*Text block:*
----------
Campaign Action
The House Republicans, along with a handful of not-very-bright Democrats, passed their poisoned Children's Health Insurance Program funding bill Friday, 242-174. This is not a children's health bill. This is an Obamacare and Medicare sabotage bill. It jeopardizes the CHIP program even more than if it hadn't passed because this bill is too poisoned to pass the Senate, which means it will create further delays as the Senate and House have to figure out a compromise. And at this point, 34 days after the funding authorization for the program has expired, every day that passes makes it harder for states to keep the program going and plan for its future. Every day that passes puts more kids in jeopardy of losing their coverage.
The bill contains several poison pills, including making Medicare premiums more expensive for some higher-income beneficiaries. Because it wouldn't be a Republican "health" bill if it didn't attack Medicare. It also wouldn't be a Republican "health" bill if it didn't threaten the health insurance of people enrolled in Obamacare plans. Which it does. The Center on Budget and Policy Priorities highlights a provision in the bill that "would take insurance away from as many as 688,000 low- and moderate-income people each year who miss a premium payment."
People who now get federal advance premium tax credits (APTC) to help them afford insurance in the health care marketplaces have three months to pay overdue premiums before insurers can end their coverage. The legislation would shorten that grace period to one determined by state law—generally 30 days or less—making it harder for enrollees to catch up on missed payments. While a few states may mitigate the harm by enacting longer state grace periods, most would likely keep their existing grace periods.
As we've written, the current grace period is far from a free ride. If a person doesn't catch up on all overdue premiums by the end of the third month, his or her coverage ends retroactively to the end of the first month of the grace period.
It's not enough to jeopardize health insurance for 9 million kids, they have to wrap in hundreds of thousands of low-income Obamacare enrollees. This bill can't pass the Senate, where there is a clean, bipartisan bill negotiated by Orrin Hatch (R-UT) and Ron Wyden (D-OR). But Mitch McConnell hasn't shown any inclination to bring that bill to the floor, instead focusing on jamming through popular vote loser Donald Trump's extremist judicial nominees.
So what the House Republican's really achieved here with this vote was adding to the delay in funding the program, increasing the likelihood that states are going to have to freeze enrollments and start winding down their CHIP programs. Just so Republicans can continue to play politics with Obamacare and Medicare.
----------
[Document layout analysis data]
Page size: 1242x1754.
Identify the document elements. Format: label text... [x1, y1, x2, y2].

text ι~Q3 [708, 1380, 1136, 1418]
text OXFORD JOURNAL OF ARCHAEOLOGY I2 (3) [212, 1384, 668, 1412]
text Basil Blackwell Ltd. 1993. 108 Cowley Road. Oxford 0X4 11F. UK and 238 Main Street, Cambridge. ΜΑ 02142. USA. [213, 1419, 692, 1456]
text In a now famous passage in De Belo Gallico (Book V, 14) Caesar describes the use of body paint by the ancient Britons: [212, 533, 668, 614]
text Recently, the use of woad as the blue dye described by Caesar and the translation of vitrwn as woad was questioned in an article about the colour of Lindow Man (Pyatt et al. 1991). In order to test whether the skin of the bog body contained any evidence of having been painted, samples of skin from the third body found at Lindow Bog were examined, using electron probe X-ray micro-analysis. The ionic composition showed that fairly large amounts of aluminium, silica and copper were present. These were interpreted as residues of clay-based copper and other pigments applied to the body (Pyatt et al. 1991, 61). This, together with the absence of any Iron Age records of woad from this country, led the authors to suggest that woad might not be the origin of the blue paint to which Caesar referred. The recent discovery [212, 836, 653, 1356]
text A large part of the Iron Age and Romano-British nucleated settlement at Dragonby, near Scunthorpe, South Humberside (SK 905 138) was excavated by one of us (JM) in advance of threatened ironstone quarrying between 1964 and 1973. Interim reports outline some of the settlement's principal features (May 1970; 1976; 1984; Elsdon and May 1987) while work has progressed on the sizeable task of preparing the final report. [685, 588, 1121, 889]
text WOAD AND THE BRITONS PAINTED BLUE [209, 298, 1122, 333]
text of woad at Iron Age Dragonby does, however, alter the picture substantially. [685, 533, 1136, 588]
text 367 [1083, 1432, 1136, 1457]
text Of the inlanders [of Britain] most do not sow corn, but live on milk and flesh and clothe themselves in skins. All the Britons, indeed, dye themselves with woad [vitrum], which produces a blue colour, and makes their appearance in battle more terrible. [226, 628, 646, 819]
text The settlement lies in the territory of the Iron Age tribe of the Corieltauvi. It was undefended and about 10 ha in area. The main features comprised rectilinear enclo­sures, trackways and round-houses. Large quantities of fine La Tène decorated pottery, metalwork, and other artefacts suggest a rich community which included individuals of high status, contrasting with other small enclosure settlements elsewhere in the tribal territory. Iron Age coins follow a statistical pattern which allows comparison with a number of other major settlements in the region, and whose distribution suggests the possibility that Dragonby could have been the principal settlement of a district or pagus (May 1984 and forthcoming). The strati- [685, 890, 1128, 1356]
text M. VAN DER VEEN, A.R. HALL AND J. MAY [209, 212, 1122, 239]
----------
*What is being asked:*
From the CHIP bill article above, quote the passage starting at "People who now" up to and including "the grace period.".

*Answer to the problem:*
People who now get federal advance premium tax credits (APTC) to help them afford insurance in the health care marketplaces have three months to pay overdue premiums before insurers can end their coverage. The legislation would shorten that grace period to one determined by state law—generally 30 days or less—making it harder for enrollees to catch up on missed payments. While a few states may mitigate the harm by enacting longer state grace periods, most would likely keep their existing grace periods.
As we've written, the current grace period is far from a free ride. If a person doesn't catch up on all overdue premiums by the end of the third month, his or her coverage ends retroactively to the end of the first month of the grace period.